Ele mesmo, praticante de musculação e corredor, fez aulas de Pilates durante três meses “para poder conhecer melhor e orientar meus pacientes”. O médico conta a principal diferença que identificou entre os dois exercícios: “O Pilates trabalha a musculatura do centro do corpo, com um desenvolvimento abdominal e de tronco, que não é normalmente trabalhada com os aparelhos da musculação.”
No entanto, José Marques diz que a musculação garante a proteção da musculatura dos corredores e que não há preocupação com a hipertrofia. “Encontrar problemas de hipertrofia muito acentuada em corredores é raro, porque nosso nível de intensidade nos exercícios é baixo”.
Cícero Campelo, ao contrário, acredita que sem alongamento, a musculação pode trazer prejuízos. “Se o corredor fizer um trabalho de tiro com a musculatura encurtada, corre o risco de arrebentar essa musculatura”, adverte. Daí a importância do alongamento, que podem vir de aulas específicas ou, na opinião de Campelo, do Pilates, que alia força e flexibilidade.
Já Alan Lucena diz que a musculatura só não aguentará a carga se for buscada uma hipertrofia em curto prazo. “O trabalho de musculação tem que ser progressivo, programado e de crescimento constante. Não se pode buscar hipertrofia de uma hora para outra”.
Resultados mais lentos
A professora Maria Cristina Abrami alerta que aqueles que buscam ganhar massa muscular e força em musculaturas específicas devem procurar a musculação, que permite que se façam várias repetições do mesmo movimento.
“No Pilates, os exercícios são executados com no máximo dez repetições e a evolução do treinamento se dá não pelo aumento das repetições, mas sim pelo maior número de exercícios (diferentes) para o mesmo grupo muscular. O objetivo é o máximo controle e precisão de movimentos”, diferencia.

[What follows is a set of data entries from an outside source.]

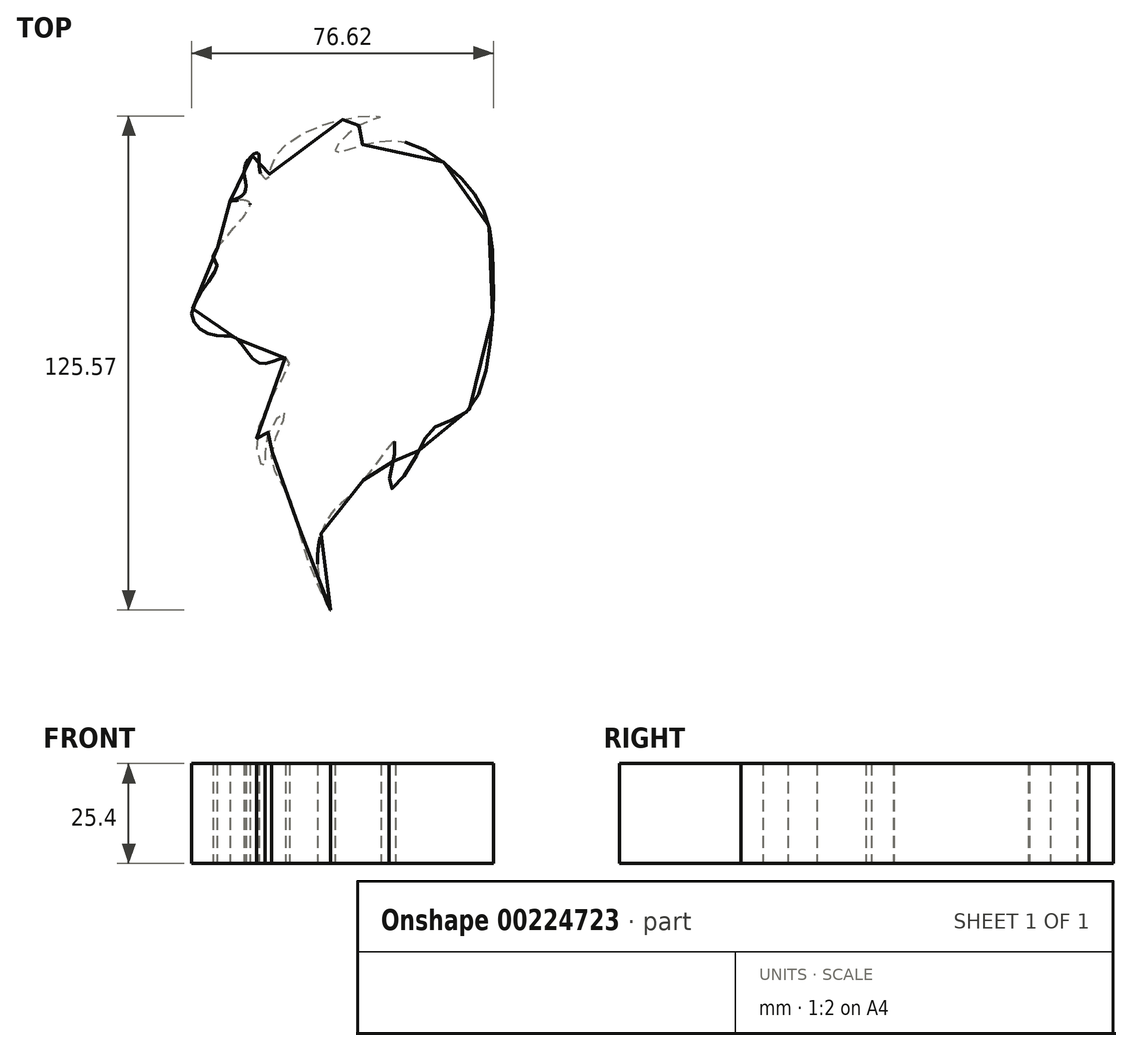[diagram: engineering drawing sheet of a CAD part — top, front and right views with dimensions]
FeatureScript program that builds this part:
annotation { "Feature Type Name" : "Feature", "Feature Type Description" : "" }
export const myFeature = defineFeature(function(context is Context, id is Id, definition is map)
    precondition{}
    {
        {
            var Q0;
            Q0=qCreatedBy(makeId("Top.planeOp"),FACE);
            var sketch = newSketch(context, id + "F0", { "sketchPlane" : qUnion([Q0])});
            skLineSegment(sketch, "E0.bottom", {"start": v(-42.85, 66.23) * mm, "end": v(39.54, 66.23) * mm});
            skLineSegment(sketch, "E0.top", {"start": v(-42.85, -66.76) * mm, "end": v(39.54, -66.76) * mm});
            skLineSegment(sketch, "E0.left", {"start": v(-42.85, 66.23) * mm, "end": v(-42.85, -66.76) * mm});
            skLineSegment(sketch, "E0.right", {"start": v(39.54, 66.23) * mm, "end": v(39.54, -66.76) * mm});
            skFitSpline(sketch, "E1", {"points": [v(-4.35, -60.96) * mm, v(-9.94, -48.54) * mm, v(-15.11, -31.57) * mm, v(-19.25, -21.22) * mm, v(-15.73, -10.87) * mm, v(-20.29, -16.25) * mm, v(-21.12, -24.53) * mm, v(-22.98, -16.66) * mm, v(-14.7, 2.38) * mm, v(-17.18, 2.8) * mm, v(-22.77, 1.97) * mm, v(-28.36, 8.18) * mm, v(-33.54, 8.8) * mm, v(-39.54, 14.39) * mm, v(-33.12, 26.6) * mm, v(-34.16, 29.09) * mm, v(-24.84, 42.54) * mm, v(-29.8, 42.95) * mm, v(-26.3, 44.82) * mm, v(-26.08, 51.65) * mm, v(-22.77, 55.17) * mm, v(-22.36, 50.82) * mm, v(-20.29, 48.54) * mm, v(-18.22, 54.55) * mm, v(1.86, 64.28) * mm, v(8.49, 64.28) * mm, v(3.1, 62.2) * mm, v(-3.1, 55.58) * mm, v(3.1, 57.03) * mm, v(16.56, 57.45) * mm, v(29.4, 48.13) * mm, v(35.4, 38.6) * mm, v(37.06, 24.12) * mm, v(36.23, 6.52) * mm, v(30.43, -10.45) * mm, v(21.94, -14.6) * mm, v(16.77, -23.08) * mm, v(10.76, -29.91) * mm, v(12.21, -18.32) * mm, v(8.28, -22.46) * mm, v(0, -32.4) * mm, v(-5.18, -37.99) * mm, v(-7.25, -52.27) * mm, v(-4.35, -60.96) * mm]});
            skSolve(sketch);
        }
        {
            var Q0;
            Q0=makeQuery(id+"F0.imprint","IMPRINT",FACE,{"disambiguationData":[TD([[makeQuery(id+"F0.imprint","IMPRINT",EDGE,{"derivedFrom":sQuery(id+"F0.wireOp",EDGE,"E1")}),-1.0]])]});
            extrude(context, id + "F1", {"entities" : qUnion([Q0]), "depth" : 25.4 * mm});
        }
    });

Desta forma, ela afirma que o corredor que já possui um bom condicionamento físico evolui mais rapidamente na técnica, trabalhando força e alongamento de forma simultânea. Comparando iniciantes e corredores mais treinados, Cristina diz que o primeiro grupo fará um trabalho muscular “mais consciente” com o Pilates, “preparando a musculatura de uma forma mais equilibrada. Os mais preparados observarão uma reorganização postural e o alívio das tensões causadas pela prática repetitiva de movimentos.” A especialista lembra, contudo, que existem poucos trabalhos cientificos sobre o Pilates e, por isso, “não podemos afirmar que o trabalho de resistência muscular seria similar” ao que é proporcionado pela musculação.
O personal trainer Alan Lucena diz que os resultados do Pilates são mais lentos porque a execução dos exercícios exige uma concentração maior, uma vez que os movimentos são mais complexos. Por isso, as aulas devem sempre ser orientadas por um professor.
Esta é outra vantagem do Pilates sobre a musculação, na defesa feita por Cícero Campelo. Para ele, quem não gosta do ambiente de academia encontrará algo completamente diferente nos estúdios de Pilates. “Primeiro que o Pilates não tem aula pré-determinada, com fichinha de exercícios”, alfineta, referindo-se às planilhas usadas pelas academias para os treinos de musculação. Além disso, continua Campelo, as músicas são calmas e o público é reduzido, o que faz com que o professor se torne quase um personal trainer para cada aluno. “Mas tem que ser o Pilates original, não essas alternativas que vendem por aí, chamando de Pilates com bola, por exemplo. O original só tem um”, diz.
Cristina Adami finaliza a discussão dizendo que “não seria o caso de substituir o Pilates pela musculação”, por não haver comprovação científica sobre a equivalência dos dois métodos. “O que existe são muitas vantagens em se praticar o Pilates sozinho ou associado à musculação”.